Queste ipotesi portarono all’affannosa ricerca del cosiddetto anello mancante, un concetto errato in partenza, dal momento che l’evoluzione presuppone più anelli di collegamento e non uno solo. Questo voler ostentare a tutti i costi questo uomo-scimmia, portò i seguaci di Dawnin alla creazione di una chimera, un ibrido metà uomo e metà scimmia, per soddisfare la ricerca di questo anello mancante. Ciò portò anche alla creazione di falsi ominidi ad opera di archeologi improvvisati, pur di darla vinta all’evoluzionismo e alla teoria di Darwin. Il caso più eclatante fu l’uomo di Piltdown dove si finse il ritrovamento di questo ominide dal cranio umano e dalla mandibola da primate.
LUCY IN THE SKY WITH DIAMONDS
Chi siamo e da dove veniamo? Avevamo iniziato l’articolo in questa maniera, ma durante il Vietnam e poco prima della resa di Saigon, sia i seguaci di Darwin sia i creazionisti dovettero fare i conti con Lucy. Non c’entra l’URSS o la U.S.ARMY, ma abbiamo a che fare con scienziati e ricercatori attivi tra il 1973 e il 1977, che venne definito da alcuni come il periodo dell’oro della paleoantropologia. Nei giacimenti fossili della regione di Afar, nel bacino dell’Hadar, a una sessantina di chilometri da Addis Abeba in Etiopia, furono portati alla luce migliaia di frammenti fossili di ominidi vissuti 3-4 milioni di anni fa.Il 24 novembre 1974, il paleoantropologo Donald Johanson si mise a controllare un punto già analizzato in diverse occasioni senza particolare fortuna. Si accorse che c’era un fossile di un osso, probabilmente di un braccio, e si mise a scavare con cura. Nelle vicinanze la sua squadra iniziò a trovare altri frammenti, sempre più numerosi. Gli studiosi si trovarono di fronte lo scheletro più completo di un antenato umano antico di oltre 3 milioni di anni: ben 52 ossa, tra le quali le ossa degli arti, la mandibola, alcuni frammenti del cranio, costole, vertebre e soprattutto il bacino, che permise di capire che si trattava di una femmina. La sera stessa, riuniti intorno al fuoco i paleoantropologi le diedero un nome: la chiamarono Lucy, prendendo spunto da una delle canzoni che nell’accampamento venivano ascoltate di più: Lucy in the sky with diamonds, dei Beatles. (Fonte Focus.it)
Lucy appartiene agli Australopithecus Afaresis, che si credevano i nostri più antichi progenitori, non solo per la fisionomia e la genetica, ma per ciò che ci ha reso nella prima fase della nostra Storia unici: il bipedismo.

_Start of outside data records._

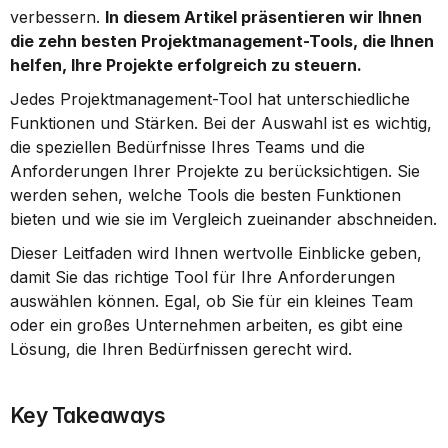
verbessern. 
In diesem Artikel präsentieren wir Ihnen 
die zehn besten Projektmanagement-Tools, die Ihnen 
helfen, Ihre Projekte erfolgreich zu steuern.
Jedes Projektmanagement-Tool hat unterschiedliche 
Funktionen und Stärken. Bei der Auswahl ist es wichtig, 
die speziellen Bedürfnisse Ihres Teams und die 
Anforderungen Ihrer Projekte zu berücksichtigen. Sie 
werden sehen, welche Tools die besten Funktionen 
bieten und wie sie im Vergleich zueinander abschneiden.
Dieser Leitfaden wird Ihnen wertvolle Einblicke geben, 
damit Sie das richtige Tool für Ihre Anforderungen 
auswählen können. Egal, ob Sie für ein kleines Team 
oder ein großes Unternehmen arbeiten, es gibt eine 
Lösung, die Ihren Bedürfnissen gerecht wird.
Key Takeaways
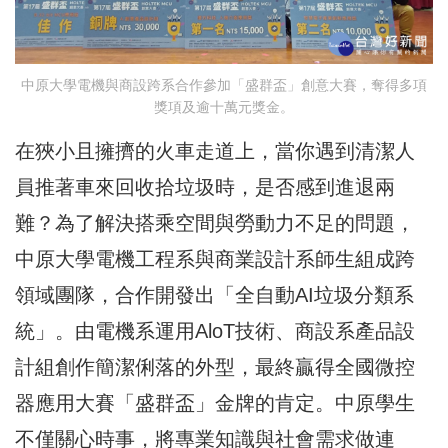
中原大學電機與商設跨系合作參加「盛群盃」創意大賽，奪得多項
獎項及逾十萬元獎金。
在狹小且擁擠的火車走道上，當你遇到清潔人
員推著車來回收拾垃圾時，是否感到進退兩
難？為了解決搭乘空間與勞動力不足的問題，
中原大學電機工程系與商業設計系師生組成跨
領域團隊，合作開發出「全自動AI垃圾分類系
統」。由電機系運用AloT技術、商設系產品設
計組創作簡潔俐落的外型，最終贏得全國微控
器應用大賽「盛群盃」金牌的肯定。中原學生
不僅關心時事，將專業知識與社會需求做連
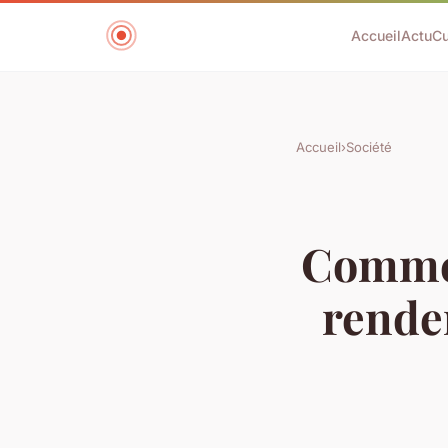
Accueil
Actu
Cu
Accueil
›
Société
Commen
rendem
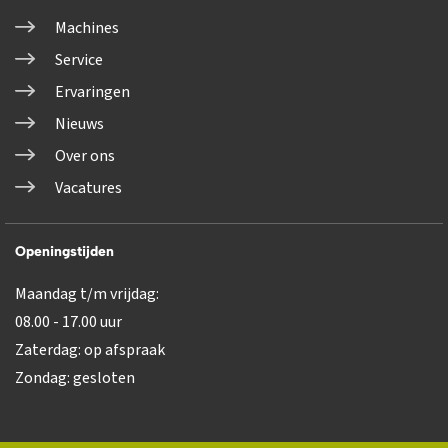
Machines
Service
Ervaringen
Nieuws
Over ons
Vacatures
Openingstijden
Maandag t/m vrijdag:
08.00 - 17.00 uur
Zaterdag: op afspraak
Zondag: gesloten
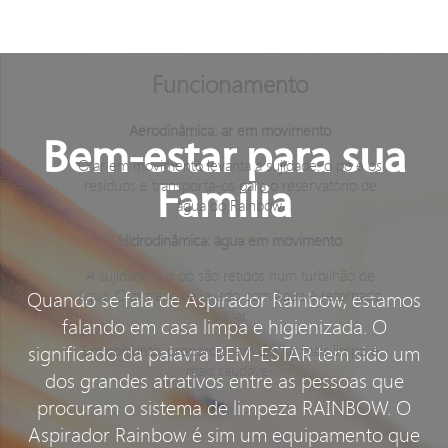
Funcionamento
Aerodinâmica: ar em movimento
Bem-estar para sua
O ar em movimento levanta a sujidade, o pó e os
resíduos e transporta-os para o reservatório de
Família
água do Rainbow.
Hidrodinâmica: água em movimento
A sujidade e o pó são retidos num turbilhão de
água. O ar fresco e lavado com água é retornado
Quando se fala de Aspirador Rainbow, estamos
ao lar.
falando em casa limpa e higienizada. O
significado da palavra BEM-ESTAR tem sido um
Em conjunto, proporcionam um lar mais limpo e
mais saudável.
dos grandes atrativos entre as pessoas que
procuram o sistema de limpeza RAINBOW. O
Aspirador Rainbow é sim um equipamento que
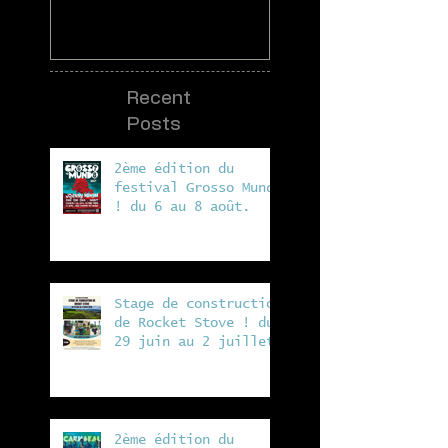
Recent
Posts
2ème édition du
festival Grosso Mundo
! du 6 au 8 août.
Stage de construction
de Rocket Stove ! du
29 juin au 2 juillet
à la ferme de Vergeat
2ème édition du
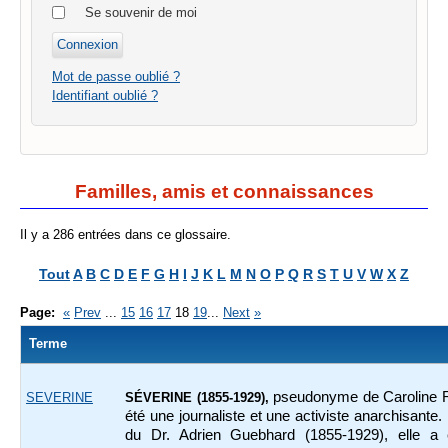
Se souvenir de moi
Mot de passe oublié ?
Identifiant oublié ?
Familles, amis et connaissances
Il y a 286 entrées dans ce glossaire.
Tout
A
B
C
D
E
F
G
H
I
J
K
L
M
N
O
P
Q
R
S
T
U
V
W
X
Z
Page:
«
Prev
...
15
16
17
18
19
...
Next
»
Terme
pseudonyme de Caroline 
SEVERINE
SÉVERINE (1855-1929),
été une journaliste et une activiste anarchisante
du Dr. Adrien Guebhard (1855-1929), elle a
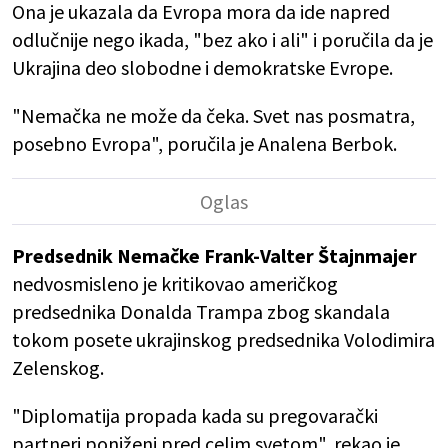
Ona je ukazala da Evropa mora da ide napred
odlučnije nego ikada, "bez ako i ali" i poručila da je
Ukrajina deo slobodne i demokratske Evrope.
"Nemačka ne može da čeka. Svet nas posmatra,
posebno Evropa", poručila je Analena Berbok.
Predsednik Nemačke Frank-Valter Štajnmajer
nedvosmisleno je kritikovao američkog
predsednika Donalda Trampa zbog skandala
tokom posete ukrajinskog predsednika Volodimira
Zelenskog.
"Diplomatija propada kada su pregovarački
partneri poniženi pred celim svetom", rekao je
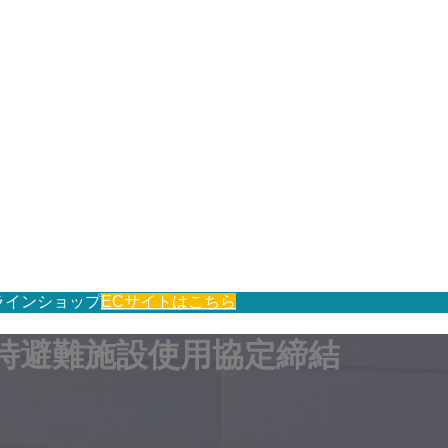
ラインショップ
ECサイトはこちら
時避難施設使用協定締結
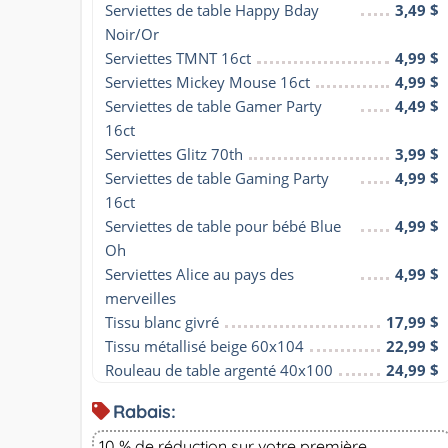
Serviettes de table Happy Bday 
3,49 $
Noir/Or
Serviettes TMNT 16ct
4,99 $
Serviettes Mickey Mouse 16ct
4,99 $
Serviettes de table Gamer Party 
4,49 $
16ct
Serviettes Glitz 70th
3,99 $
Serviettes de table Gaming Party 
4,99 $
16ct
Serviettes de table pour bébé Blue 
4,99 $
Oh
Serviettes Alice au pays des 
4,99 $
merveilles
Tissu blanc givré
17,99 $
Tissu métallisé beige 60x104
22,99 $
Rouleau de table argenté 40x100
24,99 $
Rabais:
10 % de réduction sur votre première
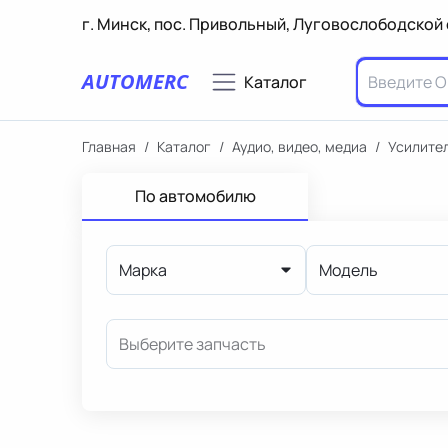
г. Минск, пос. Привольный, Луговослободской 
AUTOMERC
Каталог
Главная
/
Каталог
/
Аудио, видео, медиа
/
Усилител
По автомобилю
Марка
Модель
Выберите запчасть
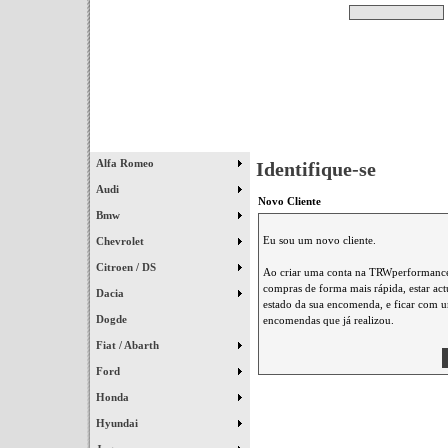
Pesquisar
Início
|
Destaques
|
Alfa Romeo
Identifique-se
Audi
Novo Cliente
Bmw
Eu sou um novo cliente.
Chevrolet
Citroen / DS
Ao criar uma conta na TRWperformance 
compras de forma mais rápida, estar ac
Dacia
estado da sua encomenda, e ficar com um
Dogde
encomendas que já realizou.
Fiat / Abarth
Ford
Honda
Hyundai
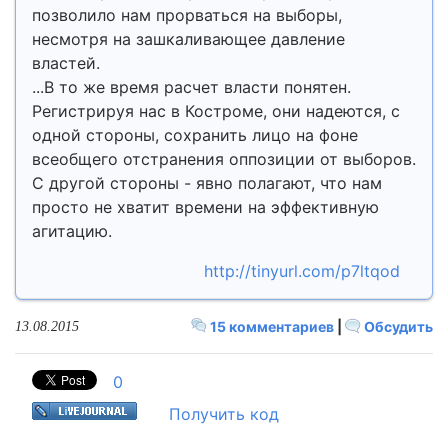
позволило нам прорваться на выборы,
несмотря на зашкаливающее давление
властей.
...В то же время расчет власти понятен.
Регистрируя нас в Костроме, они надеются, с
одной стороны, сохранить лицо на фоне
всеобщего отстранения оппозиции от выборов.
С другой стороны - явно полагают, что нам
просто не хватит времени на эффективную
агитацию.
http://tinyurl.com/p7ltqod
15 комментариев
|
Обсудить
13.08.2015
0
Получить код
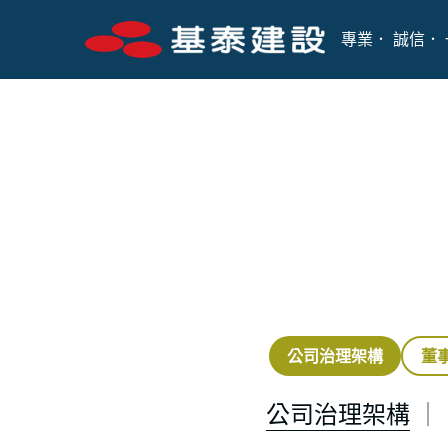
專業． 誠信
． 
公司治理架構
董
公司治理架構
｜ 
董事會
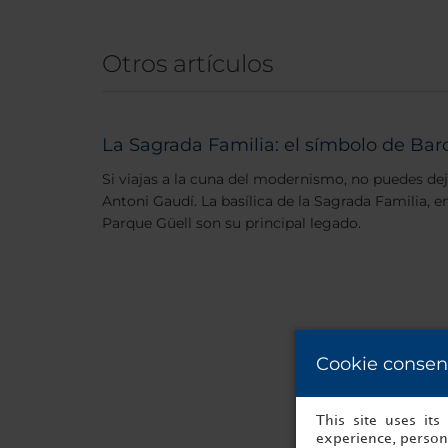
Otros artículos
La Sagrada Familia: el símbolo de Bar
Si viajas a la cuna del modernismo, no puedes deja
Antoni Gaudí. La basílica de la Sagrada Familia, en
Parque Güell son su principal legado.
Cookie consen
This site uses it
experience, persona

Dal piede, dalla camminata in posizione eretta, abbiamo una sensazionale “foto dal passato” proprio ia un Australopithecus Afaresis. A Laetoli (Tanzania) si trova il Sadiman, un vulcano oggi spento, ma attorno ai 4 milioni di anni fa attivo. In un’eruzione emise una nube di cenere composta di carbonatite, che si depositò nel territorio circostante con uno strato di circa 1,5 cm. Successivamente alla cenere subentrò un momento di pioggia che impregnò la cenere stessa. Lo strato formatosi cominciò a ricevere e trattenere orme. Subentrò poi il sole e lo strato con le impronte si solidificò. Prima che tornasse la pioggia il Sadiman emise un’altra nube di ceneri che si depositarono sul primo strato indurito, coprendo le orme e sigillandole. Tutto ciò si ripeté più volte finché risultando alla fine uno strato di tufo vulcanico di circa 20 cm. Per erosione di un fiumiciattolo, lo strato tufaceo venne alla luce, cosicché nel 1977 si rinvennero le famosissime “orme di Laetoli” che hanno sigillato nel tempo la camminata di un A. Afaresis adulto e del suo piccolo.